The courts are alert to the risk of divorcing couples being less than honest about their assets and liabilities in financial remedy proceedings. Recently, the Family Court rejected a husband’s assertion that he owed £1.6 million to a company owned by his brother.
The husband and wife were both Nigerian and had met when she worked for his hotel business there. They had married in 2004 and moved to the UK in 2009. After they separated in 2015, the husband had moved back to Nigeria while the wife and the couple’s children continued to live in the former matrimonial home (FMH) in England. A decree nisi was pronounced in Nigeria in 2018. The wife was given permission to seek financial relief in England after an overseas divorce under Part III of the Matrimonial and Family Proceedings Act 1984.

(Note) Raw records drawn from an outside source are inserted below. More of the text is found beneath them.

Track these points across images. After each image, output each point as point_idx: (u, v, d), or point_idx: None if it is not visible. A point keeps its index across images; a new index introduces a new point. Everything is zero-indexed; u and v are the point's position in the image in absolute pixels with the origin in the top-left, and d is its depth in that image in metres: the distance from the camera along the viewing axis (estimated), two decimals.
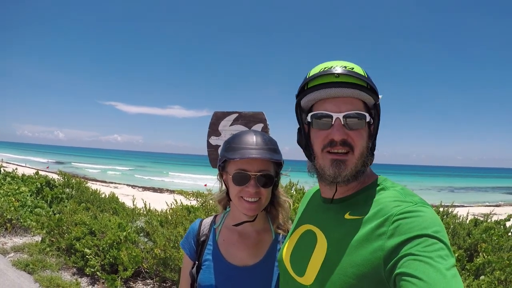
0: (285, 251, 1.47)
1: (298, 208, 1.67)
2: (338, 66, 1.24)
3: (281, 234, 1.77)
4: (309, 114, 1.31)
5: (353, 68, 1.24)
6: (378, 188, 1.27)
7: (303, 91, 1.31)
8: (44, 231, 7.24)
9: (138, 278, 5.98)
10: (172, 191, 28.27)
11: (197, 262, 1.76)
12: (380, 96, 1.28)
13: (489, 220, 5.71)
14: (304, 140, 1.37)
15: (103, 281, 5.79)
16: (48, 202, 9.92)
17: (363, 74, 1.24)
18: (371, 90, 1.24)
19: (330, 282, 1.16)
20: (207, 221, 1.87)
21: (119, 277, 5.61)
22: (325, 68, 1.25)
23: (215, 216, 1.89)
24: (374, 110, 1.30)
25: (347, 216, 1.25)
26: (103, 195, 10.23)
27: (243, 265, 1.69)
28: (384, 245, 1.06)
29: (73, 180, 11.42)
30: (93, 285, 5.89)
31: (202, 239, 1.79)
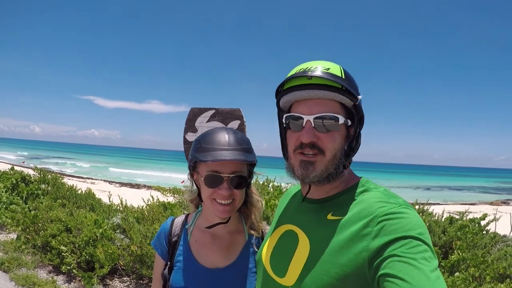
0: (265, 251, 1.45)
1: (277, 207, 1.64)
2: (313, 67, 1.23)
3: (254, 236, 1.73)
4: (284, 116, 1.33)
5: (329, 69, 1.22)
6: (361, 189, 1.27)
7: (279, 92, 1.33)
8: (20, 228, 7.07)
9: (115, 276, 5.91)
10: (149, 187, 27.97)
11: (169, 263, 1.71)
12: (359, 97, 1.25)
13: (464, 218, 5.82)
14: (281, 139, 1.40)
15: (79, 278, 5.68)
16: (24, 198, 9.64)
17: (339, 75, 1.23)
18: (347, 91, 1.22)
19: (312, 283, 1.16)
20: (179, 220, 1.80)
21: (96, 274, 5.52)
22: (301, 69, 1.26)
23: (187, 215, 1.83)
24: (354, 111, 1.28)
25: (329, 216, 1.25)
26: (79, 191, 9.97)
27: (215, 267, 1.65)
28: (369, 246, 1.06)
29: (49, 176, 11.11)
30: (70, 283, 5.78)
31: (174, 239, 1.73)
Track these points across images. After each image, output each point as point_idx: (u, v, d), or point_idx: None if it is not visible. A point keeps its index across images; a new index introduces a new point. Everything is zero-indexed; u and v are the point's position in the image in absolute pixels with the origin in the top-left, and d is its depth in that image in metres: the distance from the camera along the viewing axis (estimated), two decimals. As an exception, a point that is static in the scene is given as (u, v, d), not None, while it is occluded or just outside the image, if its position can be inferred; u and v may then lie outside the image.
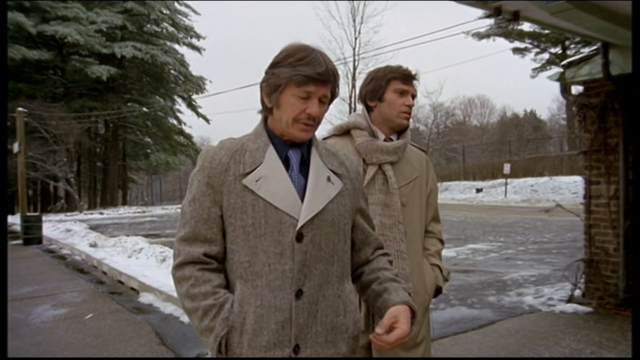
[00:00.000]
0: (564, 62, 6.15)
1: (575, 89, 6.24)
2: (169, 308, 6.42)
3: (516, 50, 36.46)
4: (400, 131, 2.31)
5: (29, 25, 29.73)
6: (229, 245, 1.55)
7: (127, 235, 13.76)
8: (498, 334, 5.04)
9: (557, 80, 6.11)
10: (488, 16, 5.29)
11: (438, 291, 2.35)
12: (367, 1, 39.30)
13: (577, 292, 6.16)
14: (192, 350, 4.87)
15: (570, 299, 6.06)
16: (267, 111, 1.61)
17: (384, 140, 2.26)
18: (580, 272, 6.12)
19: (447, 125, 57.05)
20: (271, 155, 1.56)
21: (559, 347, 4.60)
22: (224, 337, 1.47)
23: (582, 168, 6.19)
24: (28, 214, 17.64)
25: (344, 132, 2.31)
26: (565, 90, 6.12)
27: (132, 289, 7.86)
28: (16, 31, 28.98)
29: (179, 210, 30.30)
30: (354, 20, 33.80)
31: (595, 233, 6.01)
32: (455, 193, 31.61)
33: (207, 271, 1.52)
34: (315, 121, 1.56)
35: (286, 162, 1.59)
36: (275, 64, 1.56)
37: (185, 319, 5.92)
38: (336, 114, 34.72)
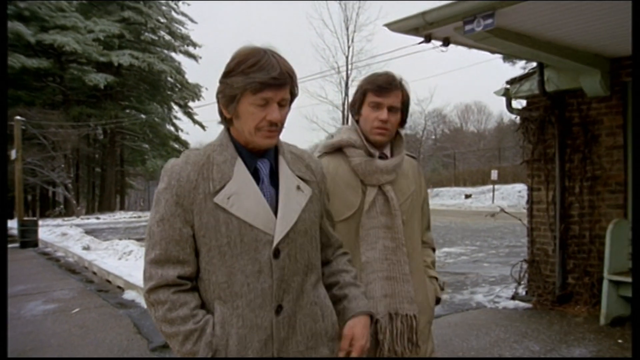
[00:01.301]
0: (508, 79, 6.74)
1: (520, 104, 6.83)
2: (148, 303, 6.99)
3: (506, 58, 37.08)
4: (394, 143, 2.21)
5: (28, 34, 30.39)
6: (203, 265, 1.52)
7: (120, 239, 14.31)
8: (437, 326, 5.61)
9: (503, 95, 6.71)
10: (421, 42, 5.84)
11: (437, 302, 2.31)
12: (360, 11, 39.78)
13: (522, 290, 6.73)
14: (162, 337, 5.45)
15: (514, 297, 6.63)
16: (227, 122, 1.58)
17: (380, 157, 2.13)
18: (524, 271, 6.70)
19: (445, 132, 57.62)
20: (240, 169, 1.53)
21: (487, 336, 5.18)
22: None
23: (526, 176, 6.78)
24: (25, 218, 18.23)
25: (336, 149, 2.15)
26: (509, 104, 6.71)
27: (119, 287, 8.44)
28: (16, 40, 29.63)
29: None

The husband contended that in 2009 a company his brother owned had made a loan of £1.6 million to him and a company of his in Nigeria. No interest on the loan was provided for and no repayment date was specified. He claimed that he had used the funds to buy the FMH and that the debt remained owing. The wife disputed the existence of the debt, claiming that it was a concoction between the husband and his brother designed to defeat her financial remedy claims. The Court considered as a preliminary issue whether the debt was owing. The FMH was the only asset in England and, if the debt existed, there would be no assets available for distribution.

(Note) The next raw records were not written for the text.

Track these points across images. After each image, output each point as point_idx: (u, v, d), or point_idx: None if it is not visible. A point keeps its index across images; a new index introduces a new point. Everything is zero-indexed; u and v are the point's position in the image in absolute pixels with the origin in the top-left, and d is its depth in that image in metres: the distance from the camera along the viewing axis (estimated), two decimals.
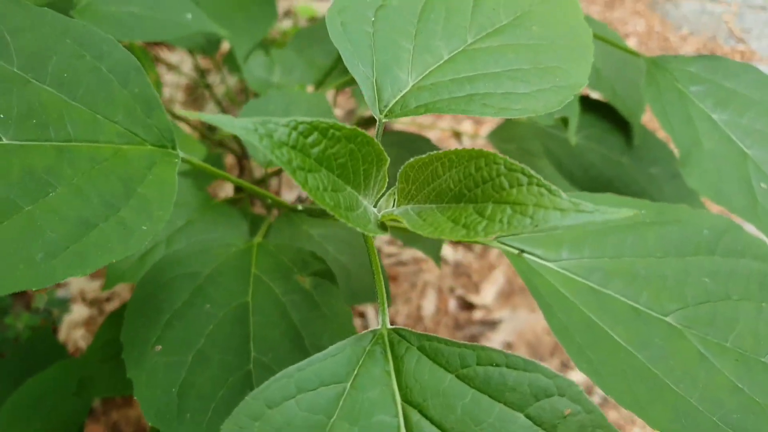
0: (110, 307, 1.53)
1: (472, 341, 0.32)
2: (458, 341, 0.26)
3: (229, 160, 1.25)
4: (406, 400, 0.25)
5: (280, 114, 0.63)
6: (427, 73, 0.34)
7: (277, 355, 0.44)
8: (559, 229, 0.22)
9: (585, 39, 0.36)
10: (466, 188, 0.25)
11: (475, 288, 1.39)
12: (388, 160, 0.27)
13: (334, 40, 0.32)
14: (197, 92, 1.58)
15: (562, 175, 0.71)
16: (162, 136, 0.39)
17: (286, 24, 1.63)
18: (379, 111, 0.33)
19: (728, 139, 0.54)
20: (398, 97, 0.33)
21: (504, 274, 1.39)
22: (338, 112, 1.49)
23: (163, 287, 0.46)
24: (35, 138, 0.34)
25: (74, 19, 0.38)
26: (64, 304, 1.24)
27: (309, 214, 0.47)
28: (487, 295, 1.35)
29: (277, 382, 0.25)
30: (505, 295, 1.35)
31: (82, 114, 0.36)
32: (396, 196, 0.29)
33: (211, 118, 0.22)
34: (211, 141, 0.96)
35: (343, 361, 0.26)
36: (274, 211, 0.66)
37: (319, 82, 0.78)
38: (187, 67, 1.56)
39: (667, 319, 0.41)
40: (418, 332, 0.27)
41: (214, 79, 1.51)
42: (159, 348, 0.42)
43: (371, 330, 0.28)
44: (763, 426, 0.38)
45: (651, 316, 0.41)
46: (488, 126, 1.68)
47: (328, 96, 0.91)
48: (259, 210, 1.03)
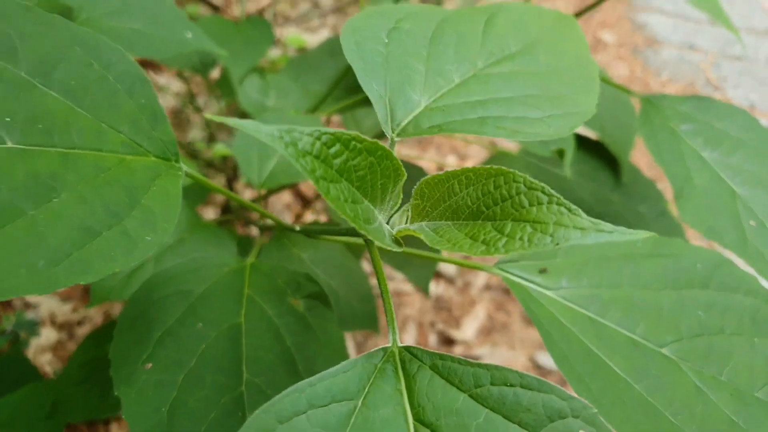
0: (82, 331, 1.49)
1: None
2: (471, 361, 0.26)
3: (218, 181, 1.24)
4: (418, 420, 0.25)
5: None
6: (439, 95, 0.34)
7: (270, 378, 0.43)
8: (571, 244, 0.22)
9: (591, 70, 0.37)
10: (485, 206, 0.25)
11: (456, 323, 1.38)
12: (405, 175, 0.27)
13: (349, 57, 0.33)
14: (182, 116, 1.57)
15: None
16: (166, 148, 0.38)
17: (275, 53, 1.65)
18: (392, 130, 0.33)
19: (718, 177, 0.55)
20: (411, 117, 0.33)
21: (485, 310, 1.39)
22: None
23: (155, 304, 0.45)
24: (40, 143, 0.33)
25: (84, 28, 0.37)
26: (33, 327, 1.19)
27: (306, 234, 0.47)
28: (468, 330, 1.34)
29: (288, 397, 0.24)
30: (486, 332, 1.35)
31: (88, 122, 0.36)
32: (410, 213, 0.29)
33: (237, 122, 0.22)
34: (198, 161, 0.95)
35: (354, 378, 0.25)
36: (264, 234, 0.65)
37: (313, 109, 0.79)
38: (173, 90, 1.56)
39: (664, 351, 0.41)
40: (430, 351, 0.27)
41: (200, 103, 1.51)
42: (149, 366, 0.41)
43: (381, 348, 0.27)
44: None
45: (648, 348, 0.41)
46: (472, 161, 1.70)
47: None
48: (243, 233, 1.02)
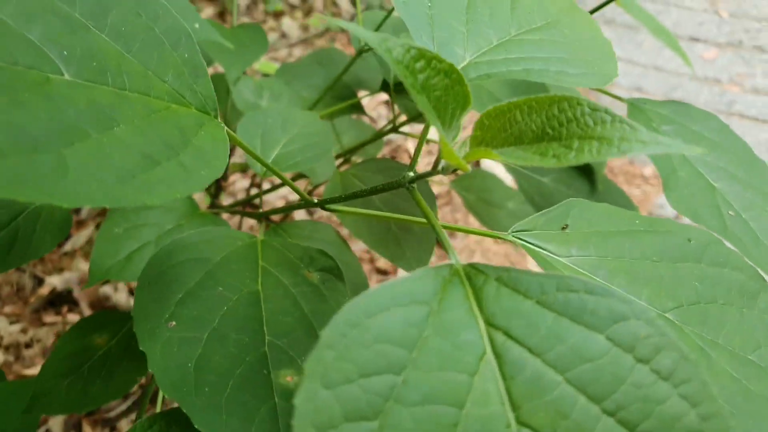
0: (29, 353, 1.42)
1: None
2: (536, 271, 0.28)
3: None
4: (488, 323, 0.26)
5: (278, 127, 0.65)
6: (481, 53, 0.37)
7: (291, 341, 0.43)
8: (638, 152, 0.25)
9: (607, 44, 0.40)
10: (550, 128, 0.27)
11: None
12: (471, 104, 0.29)
13: (400, 12, 0.35)
14: None
15: (535, 210, 0.76)
16: (206, 103, 0.39)
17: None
18: None
19: (698, 172, 0.59)
20: (459, 68, 0.36)
21: None
22: None
23: (174, 268, 0.44)
24: (95, 80, 0.34)
25: None
26: None
27: (324, 208, 0.48)
28: None
29: (373, 296, 0.25)
30: None
31: (136, 67, 0.36)
32: (468, 145, 0.31)
33: (348, 25, 0.23)
34: None
35: (429, 285, 0.27)
36: (262, 224, 0.65)
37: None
38: None
39: (668, 315, 0.44)
40: (493, 265, 0.28)
41: None
42: (173, 324, 0.41)
43: (446, 263, 0.29)
44: (763, 410, 0.41)
45: (653, 312, 0.44)
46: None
47: None
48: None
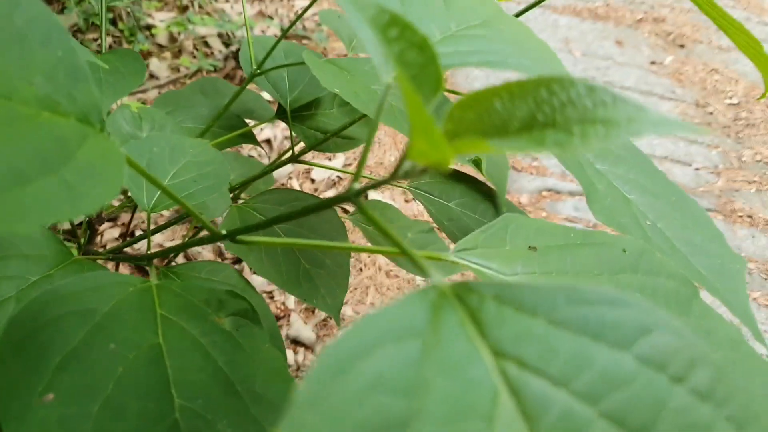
0: None
1: None
2: (539, 285, 0.23)
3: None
4: (496, 353, 0.21)
5: (166, 157, 0.56)
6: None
7: (207, 402, 0.35)
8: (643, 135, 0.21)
9: (545, 45, 0.38)
10: (541, 114, 0.23)
11: None
12: (443, 89, 0.24)
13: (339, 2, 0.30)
14: None
15: (446, 234, 0.73)
16: (89, 112, 0.31)
17: None
18: (386, 74, 0.30)
19: (612, 185, 0.59)
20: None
21: None
22: None
23: (48, 325, 0.35)
24: None
25: None
26: None
27: (235, 241, 0.41)
28: None
29: (359, 331, 0.19)
30: None
31: None
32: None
33: None
34: None
35: (417, 313, 0.21)
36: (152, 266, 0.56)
37: None
38: None
39: None
40: (485, 282, 0.23)
41: None
42: (50, 397, 0.31)
43: (429, 285, 0.23)
44: None
45: None
46: None
47: None
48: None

The Court accepted the wife’s evidence that the husband had not told her about the alleged loan and had said that the funds had come from his business wealth. In the Court’s judgment, he had not told her about the debt being used to buy the FMH because there was no such debt. It was a contrived explanation to fit a case that was designed to deprive the wife of a meaningful claim in respect of the FMH.

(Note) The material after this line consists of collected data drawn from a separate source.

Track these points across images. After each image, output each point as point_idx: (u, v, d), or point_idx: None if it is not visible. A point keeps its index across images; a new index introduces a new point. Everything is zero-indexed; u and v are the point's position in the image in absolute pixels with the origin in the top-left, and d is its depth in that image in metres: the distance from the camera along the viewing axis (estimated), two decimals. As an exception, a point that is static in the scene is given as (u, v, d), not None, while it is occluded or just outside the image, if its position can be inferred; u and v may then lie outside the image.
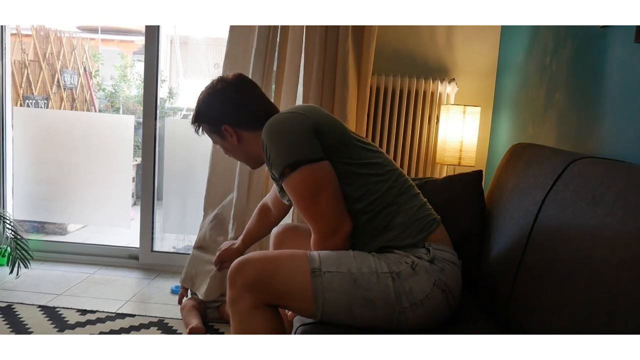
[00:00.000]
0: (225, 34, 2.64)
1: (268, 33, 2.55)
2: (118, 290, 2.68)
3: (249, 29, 2.60)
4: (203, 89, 1.63)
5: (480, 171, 1.83)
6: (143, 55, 2.88)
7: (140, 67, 5.72)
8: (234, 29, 2.60)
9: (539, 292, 1.31)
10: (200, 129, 1.64)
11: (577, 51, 1.83)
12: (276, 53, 2.60)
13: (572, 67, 1.87)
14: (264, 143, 1.42)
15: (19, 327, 2.18)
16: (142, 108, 2.94)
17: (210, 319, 2.38)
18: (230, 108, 1.56)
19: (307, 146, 1.37)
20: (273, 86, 2.64)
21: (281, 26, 2.57)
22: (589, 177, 1.28)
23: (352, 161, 1.42)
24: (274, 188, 1.85)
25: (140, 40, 8.54)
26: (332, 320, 1.35)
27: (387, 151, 2.73)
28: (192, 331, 2.21)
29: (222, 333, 2.27)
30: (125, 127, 3.10)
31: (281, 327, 1.39)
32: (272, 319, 1.36)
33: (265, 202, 1.95)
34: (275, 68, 2.64)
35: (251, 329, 1.33)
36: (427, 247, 1.39)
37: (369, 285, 1.32)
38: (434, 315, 1.37)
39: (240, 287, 1.32)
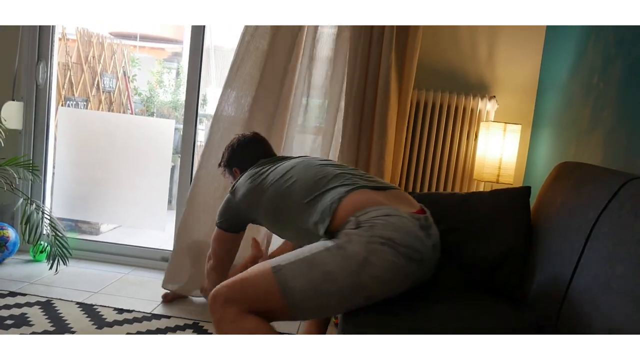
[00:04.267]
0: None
1: (310, 42, 2.60)
2: (152, 291, 2.72)
3: (285, 40, 2.64)
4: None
5: (529, 187, 1.83)
6: (173, 63, 2.94)
7: (171, 75, 5.84)
8: (274, 42, 2.64)
9: (590, 314, 1.30)
10: (226, 172, 2.26)
11: (628, 70, 1.83)
12: (317, 64, 2.66)
13: (621, 86, 1.86)
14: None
15: (59, 322, 2.22)
16: (175, 114, 3.00)
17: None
18: (234, 158, 2.20)
19: (223, 218, 2.08)
20: (304, 99, 2.69)
21: (324, 37, 2.62)
22: (648, 197, 1.28)
23: (262, 209, 1.86)
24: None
25: (171, 48, 8.72)
26: (306, 312, 1.46)
27: (425, 165, 2.74)
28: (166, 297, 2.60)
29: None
30: (165, 131, 3.16)
31: (271, 327, 1.46)
32: (260, 321, 1.45)
33: None
34: (312, 80, 2.69)
35: (244, 332, 1.42)
36: (351, 218, 1.52)
37: (323, 260, 1.44)
38: (393, 269, 1.44)
39: (220, 306, 1.46)
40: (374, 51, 2.57)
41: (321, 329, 2.02)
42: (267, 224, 1.89)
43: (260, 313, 1.45)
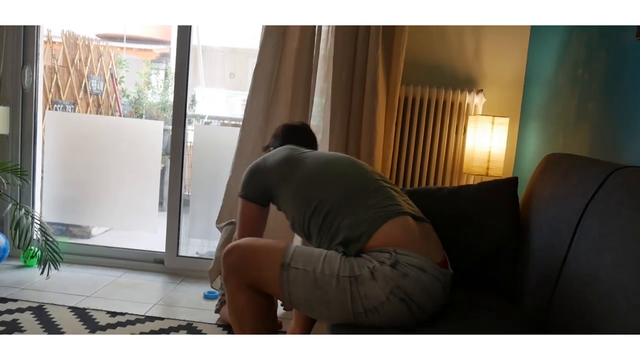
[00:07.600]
0: (241, 44, 2.68)
1: (298, 42, 2.59)
2: (145, 293, 2.71)
3: (278, 39, 2.63)
4: None
5: (516, 178, 1.84)
6: (161, 64, 2.92)
7: (160, 76, 5.82)
8: (266, 39, 2.63)
9: (580, 303, 1.32)
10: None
11: (612, 62, 1.85)
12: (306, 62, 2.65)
13: (606, 78, 1.88)
14: None
15: (51, 327, 2.21)
16: (164, 115, 2.98)
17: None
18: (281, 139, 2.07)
19: (249, 187, 1.82)
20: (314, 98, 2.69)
21: (310, 35, 2.61)
22: (633, 186, 1.29)
23: (290, 184, 1.70)
24: None
25: (158, 49, 8.65)
26: (298, 308, 1.54)
27: (414, 160, 2.75)
28: None
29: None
30: (154, 133, 3.15)
31: (260, 308, 1.58)
32: (252, 300, 1.56)
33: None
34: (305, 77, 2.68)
35: (235, 307, 1.59)
36: (391, 251, 1.44)
37: (327, 287, 1.43)
38: (392, 321, 1.43)
39: (227, 269, 1.56)
40: (360, 48, 2.57)
41: (306, 329, 2.01)
42: (285, 203, 1.73)
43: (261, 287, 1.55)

The Court found that the funds used to buy the FMH had come from the husband’s own resources and not from his brother’s company. The wife’s evidence about their lifestyle in Nigeria – living in a luxury apartment, owning four cars and holidaying in London and Dubai – seemed to the Court to be consistent with an overall picture of affluence at the time. No evidence of the brother’s company’s financial position had been provided, and there was no reason to assume that it had had the financial wherewithal to make a loan with no commercial purpose.
Neither the husband nor his brother’s company had produced a single document to demonstrate that the company had transferred funds to him. The Court observed that this was particularly odd given that both the husband and his brother were experienced businessmen. The brother had said that his company regularly made loans: the Court found it improbable that a company that had the capacity to make a loan of £1.6 million and made loans as part of its core business activities did not have scrupulous records to confirm the existence of a loan agreement and payment of the money. Overall, the Court was satisfied that the debt was not truly owing.